* [DOCUMENT EXTRACT]

::::::

Re: [PATCH 3/3] KVM: VMX: Extend VMX's #AC interceptor to handle split lock #AC in guest

Sean Christopherson <sean.j.christopherson@xxxxxxxxx> · Thu, 2 Apr 2020 13:51:09 -0700

On Thu, Apr 02, 2020 at 10:07:07PM +0200, Thomas Gleixner wrote:
> Sean Christopherson <sean.j.christopherson@xxxxxxxxx> writes:
> > On Thu, Apr 02, 2020 at 07:19:44PM +0200, Thomas Gleixner wrote:
> >> Sean Christopherson <sean.j.christopherson@xxxxxxxxx> writes:
> > That puts KVM in a weird spot if/when intercepting #AC is no longer
> > necessary, e.g. "if" future CPUs happen to gain a feature that traps into
> > the hypervisor (KVM) if a potential near-infinite ucode loop is detected.
> >
> > The only reason KVM intercepts #AC (before split-lock) is to prevent a
> > malicious guest from executing a DoS attack on the host by putting the #AC
> > handler in ring 3.  Current CPUs will get stuck in ucode vectoring #AC
> > faults more or less indefinitely, e.g. long enough to trigger watchdogs in
> > the host.
> 
> Which is thankfully well documented in the VMX code and the
> corresponding chapter in the SDM. 
> 
> > Injecting #AC if and only if KVM is 100% certain the guest wants the #AC
> > would lead to divergent behavior if KVM chose to not intercept #AC, e.g.
> 
> AFAICT, #AC is not really something which is performance relevant, but I
> might obviously be uninformed on that.
> 
> Assumed it is not, then there is neither a hard requirement nor a real
> incentive to give up on intercepting #AC even when future CPUs have a
> fix for the above wreckage.

Agreed that there's no hard requirement, but general speaking, the less KVM
needs to poke into the guest the better.

> > some theoretical unknown #AC source would conditionally result in exits to
> > userspace depending on whether or not KVM wanted to intercept #AC for
> > other reasons.
> 
> I'd rather like to know when there is an unknown #AC source instead of
> letting the guest silently swallow it.

::::::

* [GIVEN DATA]
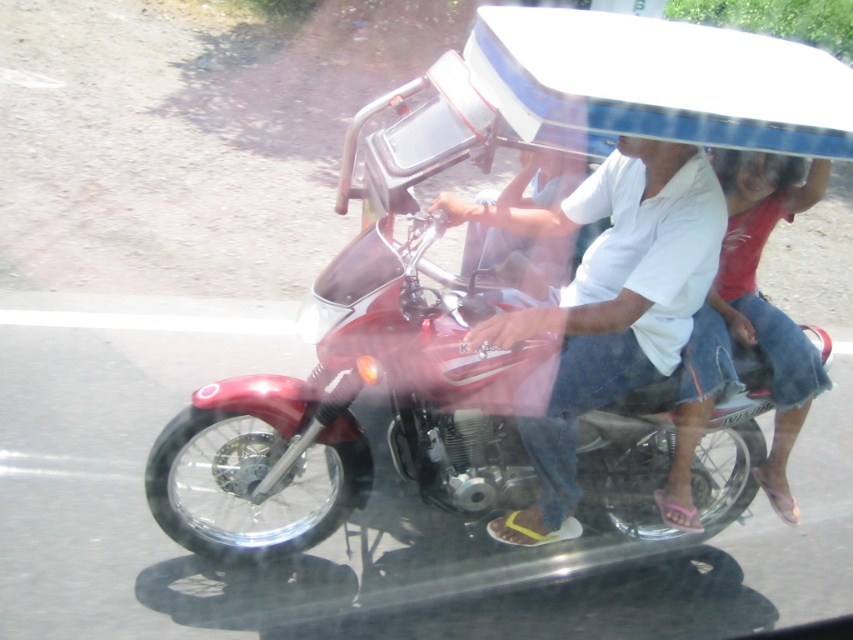
Between point (357, 356) and point (735, 179), which one is positioned behind?

The point (735, 179) is more distant.

Can you confirm if metallic red motorcycle at center is positioned above denim shorts at center?

Yes, metallic red motorcycle at center is above denim shorts at center.

What do you see at coordinates (358, 378) in the screenshot? I see `metallic red motorcycle at center` at bounding box center [358, 378].

Find the location of a particular element. The width and height of the screenshot is (853, 640). metallic red motorcycle at center is located at coordinates (358, 378).

Who is positioned more to the right, metallic red motorcycle at center or white cotton shirt at center?

Positioned to the right is white cotton shirt at center.

Does metallic red motorcycle at center appear on the left side of white cotton shirt at center?

Correct, you'll find metallic red motorcycle at center to the left of white cotton shirt at center.

Is point (665, 412) farther from viewer compared to point (612, 288)?

That is True.

What are the coordinates of `metallic red motorcycle at center` in the screenshot? It's located at (358, 378).

This screenshot has height=640, width=853. Identify the location of white cotton shirt at center. (602, 301).

Does point (527, 515) come farther from viewer compared to point (683, 356)?

Yes, it is.

Who is more distant from viewer, (666, 228) or (724, 240)?

Positioned behind is point (724, 240).

I want to click on white cotton shirt at center, so click(602, 301).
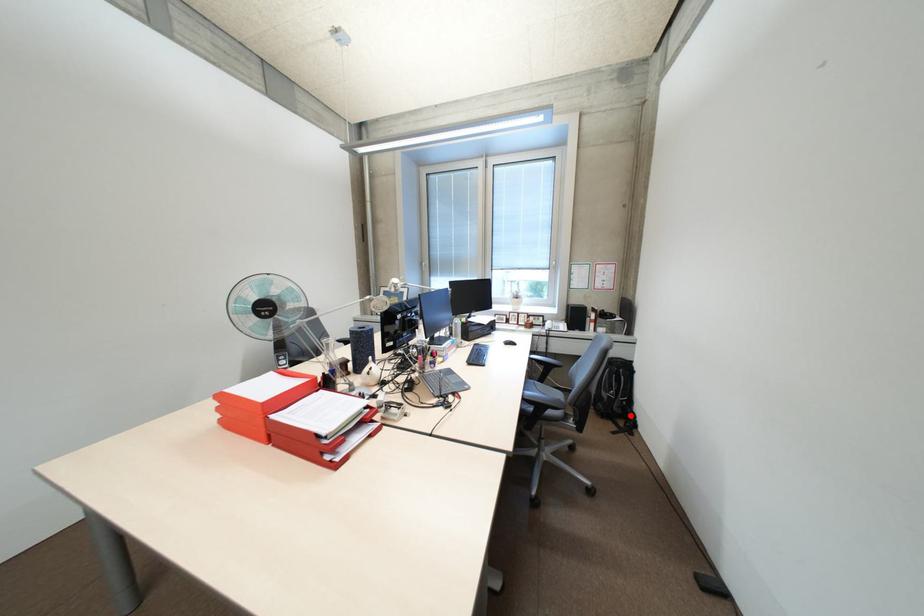
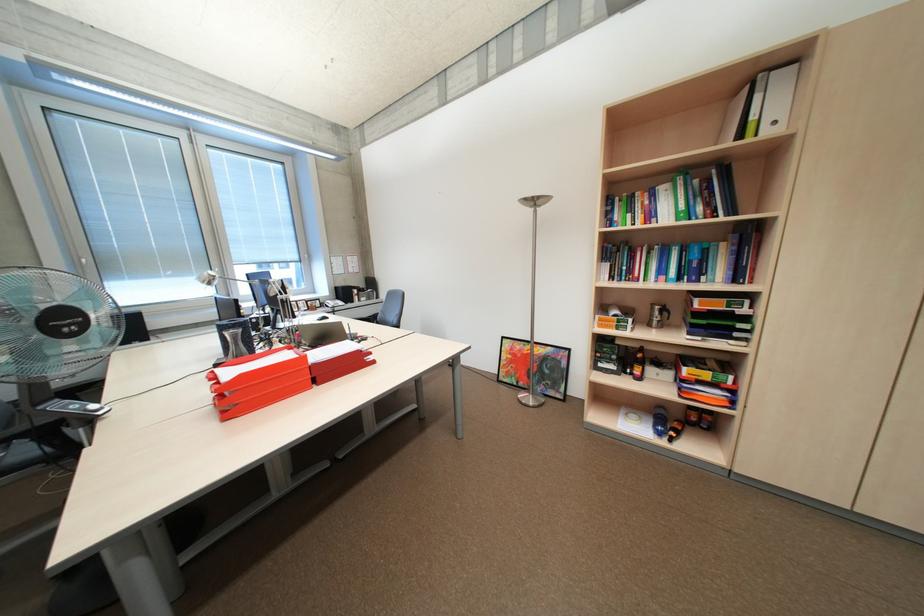
Question: I am providing you with two images of the same scene from different viewpoints. A red point is marked on the first image. Is the red point's position out of view in image 2?

Choices:
 (A) Yes
 (B) No

Answer: (A)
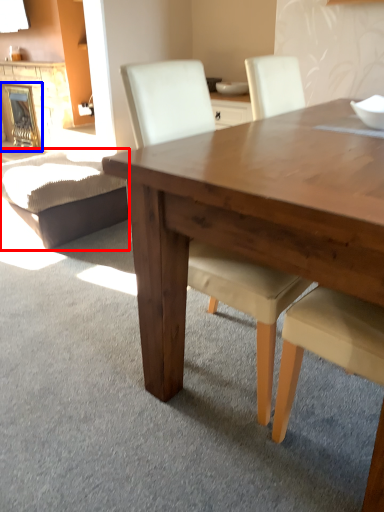
Question: Which point is closer to the camera, swivel chair (highlighted by a red box) or fireplace (highlighted by a blue box)?

Choices:
 (A) swivel chair
 (B) fireplace

Answer: (A)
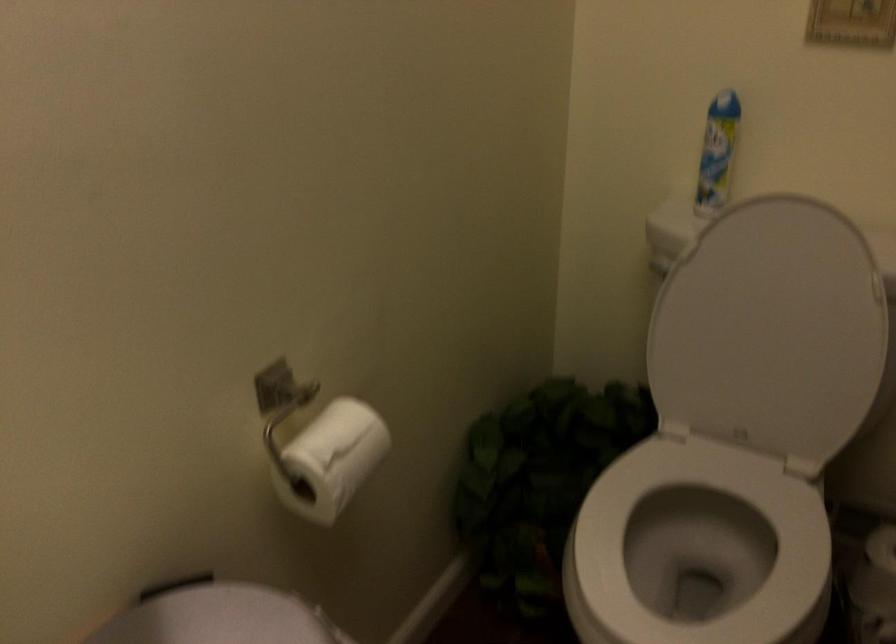
At what (x,y) coordinates should I click in order to perform the action: click on white toilet lid. Please return your answer as a coordinate pair (x, y). Looking at the image, I should click on (771, 330).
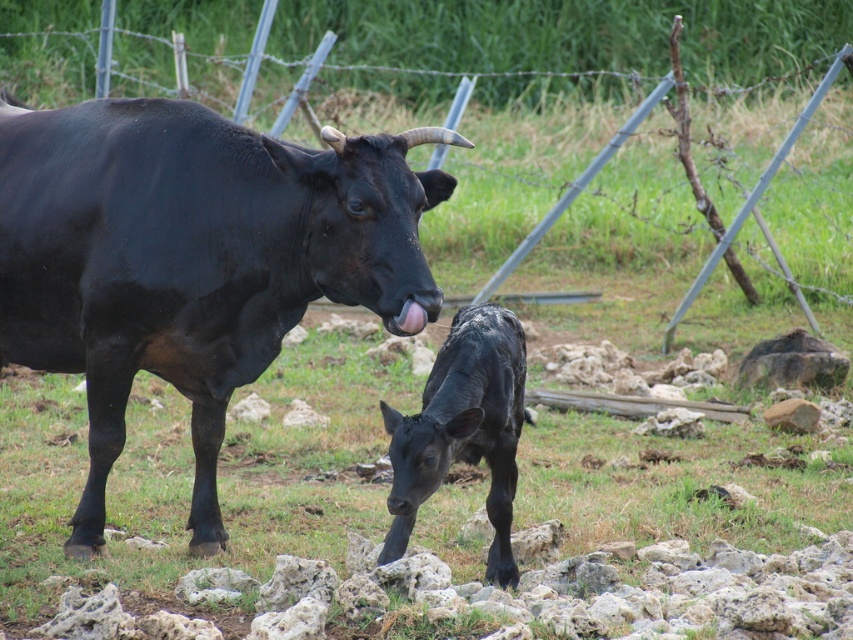
You are a farmer checking the field. You see the shiny black buffalo at upper left and the black glossy calf at center. Which one is positioned higher in the image?

The shiny black buffalo at upper left is positioned higher in the image than the black glossy calf at center.

You are a farmer checking the field. You see the shiny black buffalo at upper left and the black glossy calf at center. Which one is positioned more to the left side of the field?

The shiny black buffalo at upper left is positioned more to the left side of the field than the black glossy calf at center.

Consider the image. You are a farmer standing at the center of the field. You want to locate the shiny black buffalo at upper left. According to the coordinates provided, where should you look relative to your position?

The shiny black buffalo at upper left is located at coordinates point (192,259), which means it is positioned to the left and slightly above your current position as a farmer standing at the center of the field.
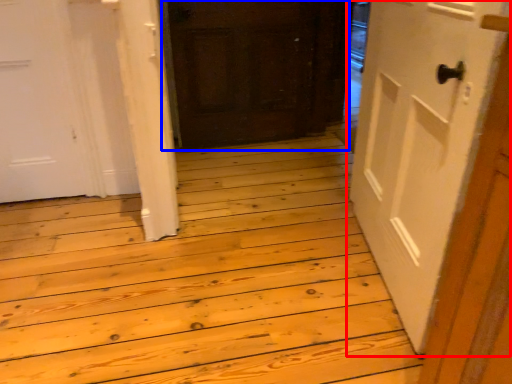
Question: Which point is further to the camera, door (highlighted by a red box) or door (highlighted by a blue box)?

Choices:
 (A) door
 (B) door

Answer: (B)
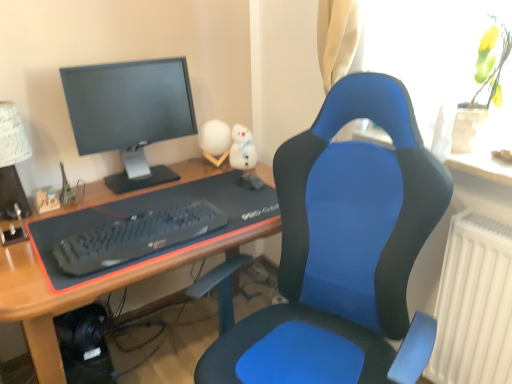
Question: From a real-world perspective, is blue fabric chair at center beneath black matte keyboard at center?

Choices:
 (A) yes
 (B) no

Answer: (A)

Question: Does blue fabric chair at center have a lesser height compared to black matte keyboard at center?

Choices:
 (A) no
 (B) yes

Answer: (A)

Question: Considering the relative sizes of blue fabric chair at center and black matte keyboard at center in the image provided, is blue fabric chair at center bigger than black matte keyboard at center?

Choices:
 (A) no
 (B) yes

Answer: (B)

Question: Can we say blue fabric chair at center lies outside black matte keyboard at center?

Choices:
 (A) yes
 (B) no

Answer: (A)

Question: From a real-world perspective, is blue fabric chair at center on black matte keyboard at center?

Choices:
 (A) no
 (B) yes

Answer: (A)

Question: Is black matte keyboard at center wider or thinner than blue fabric desk at center?

Choices:
 (A) thin
 (B) wide

Answer: (A)

Question: Is black matte keyboard at center situated inside blue fabric desk at center or outside?

Choices:
 (A) inside
 (B) outside

Answer: (B)

Question: Considering the positions of black matte keyboard at center and blue fabric desk at center in the image, is black matte keyboard at center bigger or smaller than blue fabric desk at center?

Choices:
 (A) small
 (B) big

Answer: (A)

Question: From the image's perspective, is black matte keyboard at center located above or below blue fabric desk at center?

Choices:
 (A) below
 (B) above

Answer: (B)

Question: From the image's perspective, is transparent glass vase at upper right above or below black matte keyboard at center?

Choices:
 (A) above
 (B) below

Answer: (A)

Question: In the image, is transparent glass vase at upper right positioned in front of or behind black matte keyboard at center?

Choices:
 (A) front
 (B) behind

Answer: (A)

Question: In terms of width, does transparent glass vase at upper right look wider or thinner when compared to black matte keyboard at center?

Choices:
 (A) wide
 (B) thin

Answer: (A)

Question: From a real-world perspective, is transparent glass vase at upper right above or below black matte keyboard at center?

Choices:
 (A) above
 (B) below

Answer: (A)

Question: Which is correct: blue fabric desk at center is inside black matte keyboard at center, or outside of it?

Choices:
 (A) outside
 (B) inside

Answer: (A)

Question: Considering the positions of point (27, 263) and point (197, 231), is point (27, 263) closer or farther from the camera than point (197, 231)?

Choices:
 (A) closer
 (B) farther

Answer: (A)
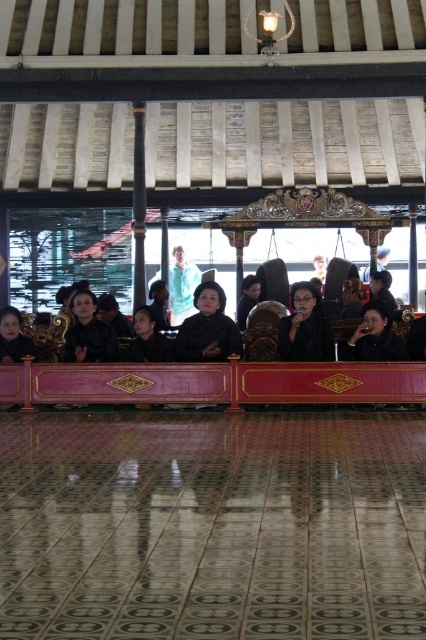
Question: Is black matte jacket at center to the left of black glossy hair at center from the viewer's perspective?

Choices:
 (A) no
 (B) yes

Answer: (A)

Question: Is matte black jacket at lower right bigger than light blue fabric at center?

Choices:
 (A) no
 (B) yes

Answer: (A)

Question: Can you confirm if light blue fabric at center is wider than black glossy hair at center?

Choices:
 (A) yes
 (B) no

Answer: (A)

Question: Which point is farther to the camera?

Choices:
 (A) polished wood rail at center
 (B) black glossy hair at center

Answer: (B)

Question: Which point appears farthest from the camera in this image?

Choices:
 (A) (402, 392)
 (B) (250, 301)
 (C) (302, 321)
 (D) (382, 348)

Answer: (B)

Question: Which point is farther to the camera?

Choices:
 (A) black glossy hair at center
 (B) black matte jacket at center
 (C) light blue fabric at center
 (D) polished wood rail at center

Answer: (C)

::::::

* [WRITTEN TASK A]
Repeat the part of the KVM #AC thread that begins at the words "Re: [PATCH 3/3]" and stops after "loop is detected.".
* [WRITTEN TASK B]
Please carry the KVM #AC thread forward from its last line.

* [EXERCISE RESPONSE A]
Re: [PATCH 3/3] KVM: VMX: Extend VMX's #AC interceptor to handle split lock #AC in guest

Sean Christopherson <sean.j.christopherson@xxxxxxxxx> · Thu, 2 Apr 2020 13:51:09 -0700

On Thu, Apr 02, 2020 at 10:07:07PM +0200, Thomas Gleixner wrote:
> Sean Christopherson <sean.j.christopherson@xxxxxxxxx> writes:
> > On Thu, Apr 02, 2020 at 07:19:44PM +0200, Thomas Gleixner wrote:
> >> Sean Christopherson <sean.j.christopherson@xxxxxxxxx> writes:
> > That puts KVM in a weird spot if/when intercepting #AC is no longer
> > necessary, e.g. "if" future CPUs happen to gain a feature that traps into
> > the hypervisor (KVM) if a potential near-infinite ucode loop is detected.

* [EXERCISE RESPONSE B]
Trying to prevent the guest from squashing a spurious fault is a fools
errand.   For example, with nested virtualization, the correct behavior
from an architectural perspective is to forward exceptions from L2 (the
nested VM) to L1 (the direct VM) that L1 wants to intercept.  E.g. if L1
wants to intercept #AC faults that happen in L2, then KVM reflects all #AC
faults into L1 as VM-Exits without ever reaching this code.

Nested virt aside, detecting spurious #AC and a few other exceptions is
mostly feasible, but for many exceptions it's flat out impossible.

Anyways, this particular case isn't a sticking point, i.e. I'd be ok with
exiting to userspace on a spurious #AC, I just don't see the value in doing
so.  Returning KVM_EXIT_EXCEPTION doesn't necessarily equate to throwing up
a red flag, e.g. from a kernel perspective you'd still be relying on the
userspace VMM to report the error in a sane manner.  I think at one point
Xiaoyao had a WARN_ON for a spurious #AC, but it was removed because the
odds of a false positive due to some funky corner case seemed higher than
detecting a CPU bug.

> TBH, the more I learn about this, the more I tend to just give up on
> this whole split lock stuff in its current form and wait until HW folks
> provide something which is actually usable:
> 
>    - Per thread
>    - Properly distinguishable from a regular #AC via error code
> 
> OTOH, that means I won't be able to use it before retirement. Oh well.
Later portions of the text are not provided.